Der 24-jährige Taucher Jade Kahukore-Dixon wurde nach Dreharbeiten für eine ZDF-Doku bei einem Haiangriff tödlich verletzt. Das Drama ereignete sich bereits Mitte November auf einer Bootstour mit Freunden im Südpazifik vor Neuseeland. Nach einem Sprung ins Wasser wurde Kahukore-Dixon von einem Hai attackiert und schwer verletzt. Er starb im Krankenhaus.
Jade Kahukore-Dixon stand kurz vor seinem Tod noch bei Dreharbeiten für die deutsche ZDF-Doku „Schatzinseln im Pazifik“ vor der Kamera. Für die zweiteilige ZDF-Doku bereiste der ZDF-Journalist Johannes Hano mehrere Orte am anderen Ende der Welt und berichtete von ungewöhnlichen Geschichten über die Menschen vor Ort.
Kurz vor Tod als Taucher für ZDF-Doku vor der Kamera
Wie unter anderem die „Bild“-Zeitung berichtet, hatte Kahukore-Dixon erst im Herbst die Arbeit als Abalone-Taucher begonnen. Abalone, auch Meerohren genannt, sind eine Gattung großer Meeresschnecken, die in fast allen Meeren vorkommen und auf der Innenseite viel Perlmutt besitzen.
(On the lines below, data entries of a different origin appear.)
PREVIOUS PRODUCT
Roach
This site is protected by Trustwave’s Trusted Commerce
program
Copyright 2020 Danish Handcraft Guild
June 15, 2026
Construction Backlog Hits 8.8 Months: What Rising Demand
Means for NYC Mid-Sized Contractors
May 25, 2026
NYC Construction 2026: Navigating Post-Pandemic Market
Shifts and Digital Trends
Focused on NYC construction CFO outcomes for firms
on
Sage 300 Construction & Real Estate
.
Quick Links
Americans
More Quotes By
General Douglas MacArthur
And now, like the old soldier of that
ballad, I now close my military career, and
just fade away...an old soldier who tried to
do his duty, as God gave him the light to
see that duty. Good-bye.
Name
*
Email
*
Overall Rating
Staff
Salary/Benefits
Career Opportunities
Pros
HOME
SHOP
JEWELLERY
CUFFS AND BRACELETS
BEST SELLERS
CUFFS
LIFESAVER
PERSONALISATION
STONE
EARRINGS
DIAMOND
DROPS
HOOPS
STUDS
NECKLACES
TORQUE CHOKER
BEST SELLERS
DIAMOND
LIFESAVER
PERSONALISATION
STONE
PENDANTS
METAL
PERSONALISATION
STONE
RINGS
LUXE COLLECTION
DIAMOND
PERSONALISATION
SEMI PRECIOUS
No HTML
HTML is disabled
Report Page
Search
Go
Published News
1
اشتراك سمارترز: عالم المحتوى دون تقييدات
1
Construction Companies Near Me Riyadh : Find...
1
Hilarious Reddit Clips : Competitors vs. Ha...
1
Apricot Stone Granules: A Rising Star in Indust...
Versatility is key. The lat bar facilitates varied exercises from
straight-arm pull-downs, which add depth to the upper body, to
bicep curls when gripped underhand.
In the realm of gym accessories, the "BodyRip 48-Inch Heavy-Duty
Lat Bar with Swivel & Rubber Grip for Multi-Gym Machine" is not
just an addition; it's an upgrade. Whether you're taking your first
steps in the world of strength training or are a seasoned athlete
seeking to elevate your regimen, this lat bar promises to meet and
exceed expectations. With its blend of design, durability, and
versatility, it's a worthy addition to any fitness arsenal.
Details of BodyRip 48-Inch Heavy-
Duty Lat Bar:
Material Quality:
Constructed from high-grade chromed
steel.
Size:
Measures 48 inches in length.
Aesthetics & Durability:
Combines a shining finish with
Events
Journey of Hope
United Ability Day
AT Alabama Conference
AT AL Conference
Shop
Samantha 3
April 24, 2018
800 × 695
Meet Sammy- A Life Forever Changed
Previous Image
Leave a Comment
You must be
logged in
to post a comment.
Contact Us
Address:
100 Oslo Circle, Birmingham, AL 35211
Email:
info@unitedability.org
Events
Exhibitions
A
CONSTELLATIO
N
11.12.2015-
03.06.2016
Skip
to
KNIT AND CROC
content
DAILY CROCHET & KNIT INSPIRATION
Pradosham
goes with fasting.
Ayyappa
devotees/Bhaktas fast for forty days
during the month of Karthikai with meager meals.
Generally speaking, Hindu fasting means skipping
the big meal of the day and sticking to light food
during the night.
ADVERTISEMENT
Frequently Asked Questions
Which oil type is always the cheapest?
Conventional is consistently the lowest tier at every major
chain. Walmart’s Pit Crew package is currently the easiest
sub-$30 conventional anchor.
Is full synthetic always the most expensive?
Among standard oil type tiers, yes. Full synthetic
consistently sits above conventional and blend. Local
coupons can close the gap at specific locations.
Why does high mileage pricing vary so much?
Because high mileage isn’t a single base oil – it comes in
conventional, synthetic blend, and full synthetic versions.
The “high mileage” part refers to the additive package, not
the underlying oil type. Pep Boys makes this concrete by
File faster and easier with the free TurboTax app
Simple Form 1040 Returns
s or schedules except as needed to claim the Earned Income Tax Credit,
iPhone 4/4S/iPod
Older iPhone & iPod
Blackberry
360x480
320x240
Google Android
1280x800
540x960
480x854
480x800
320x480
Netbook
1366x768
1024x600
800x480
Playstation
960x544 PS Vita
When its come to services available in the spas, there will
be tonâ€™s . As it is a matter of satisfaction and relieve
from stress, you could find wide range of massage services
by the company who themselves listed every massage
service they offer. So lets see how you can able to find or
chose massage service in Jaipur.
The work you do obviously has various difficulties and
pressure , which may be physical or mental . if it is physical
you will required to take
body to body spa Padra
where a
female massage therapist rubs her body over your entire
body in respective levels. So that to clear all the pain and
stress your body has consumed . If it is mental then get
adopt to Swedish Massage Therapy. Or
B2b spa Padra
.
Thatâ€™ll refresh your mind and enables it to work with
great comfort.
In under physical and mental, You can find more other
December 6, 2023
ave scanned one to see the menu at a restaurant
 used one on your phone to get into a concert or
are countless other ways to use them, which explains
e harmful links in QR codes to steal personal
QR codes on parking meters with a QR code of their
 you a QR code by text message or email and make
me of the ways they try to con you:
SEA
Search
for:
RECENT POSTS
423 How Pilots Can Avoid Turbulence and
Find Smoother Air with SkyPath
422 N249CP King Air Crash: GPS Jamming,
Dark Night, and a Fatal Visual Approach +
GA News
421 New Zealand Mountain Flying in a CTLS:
Während der Dreharbeiten für die ZDF-Doku erzählte Jade Kahukore-Dixon den Reportern, dass er erst kürzlich mit dieser risikoreichen Arbeit begonnen habe: „Ich sammle Seeschnecken in 10 bis 15 Metern Tiefe vor der Küste, habe mir gerade einen Truck und ein Boot gekauft.“
Kahukore-Dixon ging selbst mit dem ZDF-Kameramann ins Wasser. In der Doku berichtete er über das hohe Risiko, dessen er sich aber stets bewusst war: „Es gibt viele Haie rund um die Inseln. Es ist eine der größten Populationen auf so engem Raum. Klar bedeutet das ein Risiko. Aber an die Kerle werde ich mich schon gewöhnen. Ich habe keine Angst. Wenn sie kommen, na ja …“
Schon in der Vergangenheit hatte der Abalone-Taucher brenzlige Situationen erlebt. Einmal umkreiste ihn ein fünf Meter langer Räuber: „Ich habe mich hinter einem Felsen versteckt.“ Trotz aller Gefahren betonte er damals. dass er keine Angst habe.